All of this, of course, would be so much meta-critique if Hendrie weren’t consistently hysterical, in a way that TV comics with 10-person writing staffs have trouble being for a 23-minute half-hour: Astrophysicist-stoner Jeff Dawder offers to drive his own excrement down to the wastewater-treatment plant; fussbudget Bobbi Dooley shoots neighborhood cats loudly having sex because cat sex should be consensual; Latin lover Rudy Canoza reports that women are helpless when seduced by the Argentine “sexual exclamation point” of repeating “lalalalalala.” Sitting in on live tapings of The Phil Hendrie Showhas become something of a pilgrimage for comedy royalty: Howard Stern has been down, as have Groening (with musician David Lindley), George Carlin, Harry Shearer and Michael McKean (two-thirds of Spinal Tap), and June Lockhart (?!). Actresses Laurie Metcalf and Glenne Headly, both gifted mimics, met Hendrie early on for a Bloody-Mary-and-mimosa-fueled breakfast that turned into lunch that turned into dinner and finally early-morning drinks, opening the gates to Hollywood proper. R. Lee Ermey called in one night to complain about a guest who claimed Full Metal Jacket was based on his life; Hendrie didn’t let him in on the gag, but he did get him to do a few lines as the Drill Instructor. Most recently, at Aspen’s U.S. Comedy Arts Festival in March, Curb Your Enthusiasm’s Larry David and Jeff Garlin enthusiastically approached Hendrie after a live broadcast, where David reportedly called him “a fucking genius.”
“An Utter Failure”
Hendrie was born and raised in Arcadia in the east San Gabriel Valley, one of four children in an upper-middle-class Catholic family. (At one point, he served as an altar boy at Arcadia’s Holy Angels Church, but claims he was kicked out when he couldn’t remember the name of the priest’s vestments.) His father was a salesman who made it to Los Angeles in 1950 after serving in the Canadian army during WWII, just in time for his youngest son to avoid becoming one more Canadian gift to American comedy. By the time Phil was 12, the postwar economic boom had subsided, and his parents’ marriage quickly followed suit. “In the process, my dad blew through a lot of money,” he says. “He was very good at making it — my dad made a lot of bread — but he couldn’t for the life of him figure out what to do with it.”

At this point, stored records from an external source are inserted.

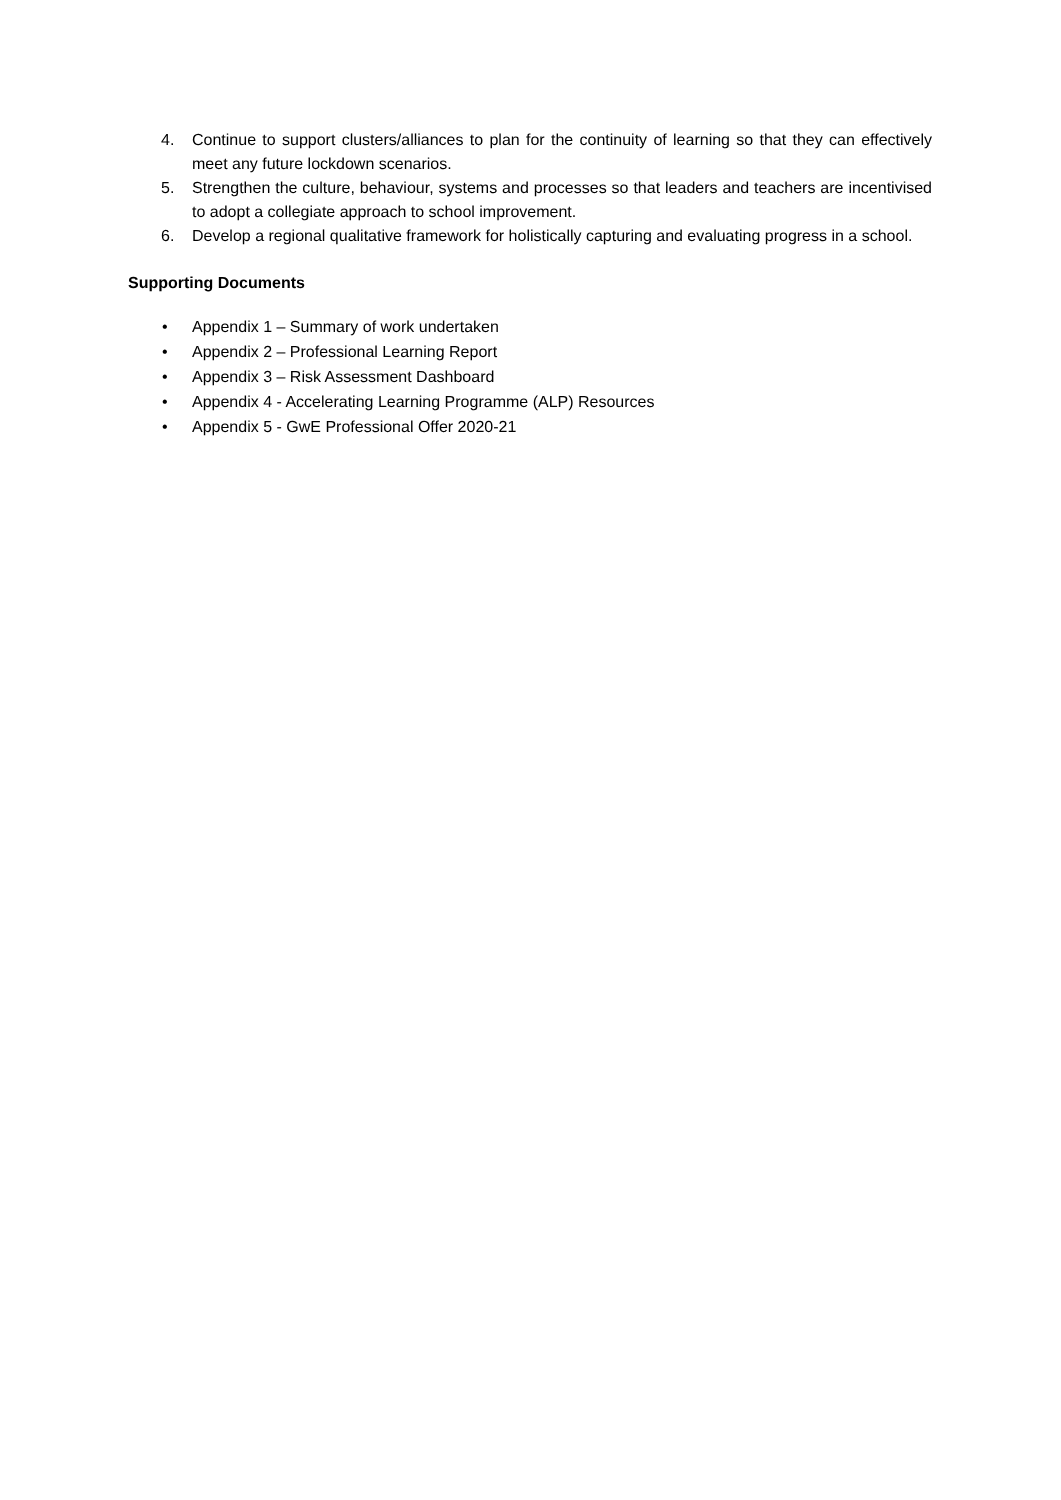4. Continue to support clusters/alliances to plan for the continuity of learning so that they can effectively meet any future lockdown scenarios.
5. Strengthen the culture, behaviour, systems and processes so that leaders and teachers are incentivised to adopt a collegiate approach to school improvement.
6. Develop a regional qualitative framework for holistically capturing and evaluating progress in a school.
Supporting Documents
• Appendix 1 – Summary of work undertaken
• Appendix 2 – Professional Learning Report
• Appendix 3 – Risk Assessment Dashboard
• Appendix 4 - Accelerating Learning Programme (ALP) Resources
• Appendix 5 - GwE Professional Offer 2020-21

After his father moved to Europe and married another woman with four kids of her own, the family home was repossessed and Hendrie spent his high school years sleeping on the couch in a tiny rented apartment. “Our home really became the House of Usher,” he says, “this suburban middle-class dream just beginning to decay like Dorian Gray. Now there are weeds growing up in the yard, the swimming pool is starting to turn green, and the cute little boy named Phillip that everybody used to see in the neighborhood suddenly has long hair, is smoking cigarettes and looking surly and pissed. And I learned two things: Not to trust money. And probably not to put too much faith in family either.”